The Christian church is not about image maintenance. We are centered and focused on personal transformation. We are those who are humiliated in Christ, free to unburden ourselves and confess our guilt and shame, and ultimately those who are risen in Christ, delivered by the cross from sin and empowered by the resurrection to walk in newness of life (Romans 6:4; Colossians 2:12). Think about that phrase: “newness of life.” That’s conversion, the fruit of conversion, in three glorious words.
If conversion is just a matter of personal tidying, of becoming more religiously devoted, then Christians should expect that our understanding of salvation will be trumped by other public square voices. If, however, our understanding of conversion is that of total humiliation and total restoration, then I think we stand to offer untold joy and healing and newness to a world that is craving it with unslakeable thirst. Expect this: anticipate that as religious devotion of a middling, nominal kind continues to vanish from American culture, people will turn to natural gospels and secular forms of conversion.

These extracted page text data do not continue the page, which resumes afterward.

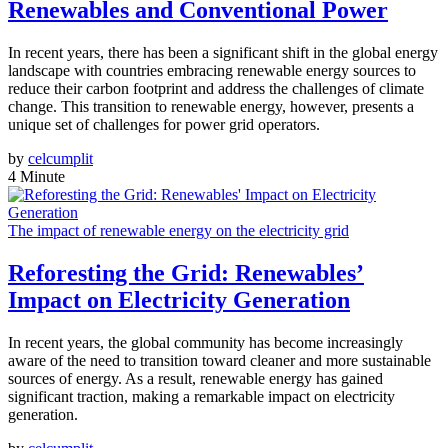
Renewables and Conventional Power
In recent years, there has been a significant shift in the global energy
landscape with countries embracing renewable energy sources to
reduce their carbon footprint and address the challenges of climate
change. This transition to renewable energy, however, presents a
unique set of challenges for power grid operators.
by
celcumplit
4 Minute
The impact of renewable energy on the electricity grid
Reforesting the Grid: Renewables’
Impact on Electricity Generation
In recent years, the global community has become increasingly
aware of the need to transition toward cleaner and more sustainable
sources of energy. As a result, renewable energy has gained
significant traction, making a remarkable impact on electricity
generation.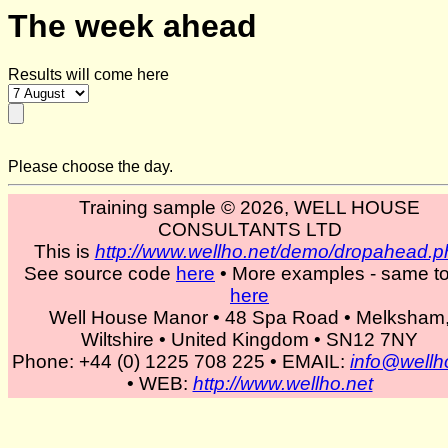
The week ahead
Results will come here
Please choose the day.
Training sample © 2026, WELL HOUSE
CONSULTANTS LTD
This is
http://www.wellho.net/demo/dropahead.p
See source code
here
• More examples - same to
here
Well House Manor • 48 Spa Road • Melksham
Wiltshire • United Kingdom • SN12 7NY
Phone: +44 (0) 1225 708 225 • EMAIL:
info@wellh
• WEB:
http://www.wellho.net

Salvation isn’t going away. It’s changing forms. The quest for true humanity isn’t disappearing. For many people, it’s now non-religious in nature.
The church cannot save everyone by powerfully preaching the gospel of Christ, the power of true conversion. We can’t necessarily save America, let alone the West, let alone the world, by doing so. We may well continue to lose some vestige of our audience, and be further marginalized in the public square. But we shouldn’t be surprised by this, nor should we be scared of it. We should recognize the opportunity we have. All around us people are having a vigorous, full-throated, existentially-charged conversation about humanity and conversion. They’re tempted by natural gospels, by the sin-inspired offer of transformation by way of personal honesty.
Christians too champion honesty. But our solution lies not in ourselves. It is extra nos as the Reformers said–“outside of us.” Beyond us. Only God can save. Only God can transform. All other gospels will fail. Only the gospel that frees us to be both gloriously truthful in Christ and utterly dependent on Christ can make us, in the words used so frequently today, happy, free, and truly alive.